Work instructions:
A. Reproduce everything in the out-of-home advertising article from "Mo Moubayed (lead" down to "a long time.".
B. In the out-of-home advertising article, what share of total net media revenue did digital OOH reach?

Source document:
Mo Moubayed (lead image) is the co-founder of Veridooh which provides independent verification for all out of home advertising. In this guest post, Moubayed argues that digital out of home is adland’s hot new play thing, but it’s success shouldn’t be at the expense of traditional outdoor…
The out-of-home (OOH) industry has been enjoying a strong bounce-back following the pandemic. Audiences and marketers are relishing the opportunity to connect in outdoor spaces, and as a result brands, media owners and agencies are working together to produce some of the best OOH campaigns we’ve seen in a long time.
Across Australia, OOH was up 62.2 per cent YOY in September, according to SMI figures. This is part of a wider trend with net media revenue for the first half of the year up 19.5 per cent for the sector, reaching $478.6 million, according to the Outdoor Media Association. This is up from $400.4 million for the same period last year. Digital OOH (DOOH) reached 62.4 per cent of total net media revenue, up from 58.3 per cent the year prior.
This is the recovery everyone expected for OOH, particularly for DOOH which combines the efficiency of digital and the big impact of billboards and panels.

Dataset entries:
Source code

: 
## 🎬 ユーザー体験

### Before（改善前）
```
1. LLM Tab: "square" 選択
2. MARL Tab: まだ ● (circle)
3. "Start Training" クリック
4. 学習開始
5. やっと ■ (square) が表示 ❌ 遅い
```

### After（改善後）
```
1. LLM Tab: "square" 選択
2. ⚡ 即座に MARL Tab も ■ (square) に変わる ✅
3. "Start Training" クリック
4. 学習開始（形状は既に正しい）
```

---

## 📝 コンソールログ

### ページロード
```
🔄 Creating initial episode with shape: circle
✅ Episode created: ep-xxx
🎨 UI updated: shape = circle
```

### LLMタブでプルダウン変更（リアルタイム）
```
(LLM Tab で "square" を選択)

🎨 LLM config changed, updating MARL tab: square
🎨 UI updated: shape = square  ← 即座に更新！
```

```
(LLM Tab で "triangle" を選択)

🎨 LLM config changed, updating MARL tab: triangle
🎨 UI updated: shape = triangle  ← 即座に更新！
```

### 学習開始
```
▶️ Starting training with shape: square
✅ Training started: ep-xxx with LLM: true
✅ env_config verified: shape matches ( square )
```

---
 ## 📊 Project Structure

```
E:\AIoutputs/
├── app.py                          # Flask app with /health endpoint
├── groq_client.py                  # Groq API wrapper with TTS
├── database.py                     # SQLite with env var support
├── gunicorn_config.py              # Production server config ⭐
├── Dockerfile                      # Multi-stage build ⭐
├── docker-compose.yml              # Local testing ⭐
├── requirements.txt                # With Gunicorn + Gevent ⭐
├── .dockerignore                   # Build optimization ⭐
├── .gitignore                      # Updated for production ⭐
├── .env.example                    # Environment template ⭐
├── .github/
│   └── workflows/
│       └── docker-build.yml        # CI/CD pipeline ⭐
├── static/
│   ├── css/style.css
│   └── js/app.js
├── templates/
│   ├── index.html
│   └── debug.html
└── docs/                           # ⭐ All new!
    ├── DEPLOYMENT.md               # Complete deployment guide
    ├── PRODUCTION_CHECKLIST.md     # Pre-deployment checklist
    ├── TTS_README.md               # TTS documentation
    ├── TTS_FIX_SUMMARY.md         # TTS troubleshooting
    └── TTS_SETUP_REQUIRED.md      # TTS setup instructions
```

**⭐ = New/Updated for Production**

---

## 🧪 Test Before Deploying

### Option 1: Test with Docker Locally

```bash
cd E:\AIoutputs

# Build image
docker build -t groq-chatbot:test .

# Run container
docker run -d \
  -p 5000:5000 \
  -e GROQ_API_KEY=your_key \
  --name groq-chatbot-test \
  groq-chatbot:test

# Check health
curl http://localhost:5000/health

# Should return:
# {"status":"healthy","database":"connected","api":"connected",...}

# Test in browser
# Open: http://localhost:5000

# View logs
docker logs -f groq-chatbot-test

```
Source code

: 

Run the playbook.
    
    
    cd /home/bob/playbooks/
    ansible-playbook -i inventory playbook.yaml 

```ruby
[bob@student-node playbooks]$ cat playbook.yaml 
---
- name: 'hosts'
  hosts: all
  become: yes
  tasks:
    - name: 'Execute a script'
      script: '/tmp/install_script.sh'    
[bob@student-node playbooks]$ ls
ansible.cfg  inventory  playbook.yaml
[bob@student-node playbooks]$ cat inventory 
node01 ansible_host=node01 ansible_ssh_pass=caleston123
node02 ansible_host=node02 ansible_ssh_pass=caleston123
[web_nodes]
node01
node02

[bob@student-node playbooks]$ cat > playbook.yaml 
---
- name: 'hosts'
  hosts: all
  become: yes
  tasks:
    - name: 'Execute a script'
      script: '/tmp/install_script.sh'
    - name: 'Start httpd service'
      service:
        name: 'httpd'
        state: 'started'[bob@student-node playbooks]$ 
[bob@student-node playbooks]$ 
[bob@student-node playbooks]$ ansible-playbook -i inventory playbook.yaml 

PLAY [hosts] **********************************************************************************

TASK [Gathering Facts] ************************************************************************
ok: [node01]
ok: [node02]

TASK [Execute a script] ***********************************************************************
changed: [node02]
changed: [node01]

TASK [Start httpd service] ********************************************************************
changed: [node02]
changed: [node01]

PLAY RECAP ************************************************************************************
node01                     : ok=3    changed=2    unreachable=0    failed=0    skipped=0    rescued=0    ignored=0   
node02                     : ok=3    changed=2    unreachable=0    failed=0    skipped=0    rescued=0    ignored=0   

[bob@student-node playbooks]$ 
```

Task-by-task results:
A.
Mo Moubayed (lead image) is the co-founder of Veridooh which provides independent verification for all out of home advertising. In this guest post, Moubayed argues that digital out of home is adland’s hot new play thing, but it’s success shouldn’t be at the expense of traditional outdoor…
The out-of-home (OOH) industry has been enjoying a strong bounce-back following the pandemic. Audiences and marketers are relishing the opportunity to connect in outdoor spaces, and as a result brands, media owners and agencies are working together to produce some of the best OOH campaigns we’ve seen in a long time.

B. 62.4 per cent, up from 58.3 per cent the year prior.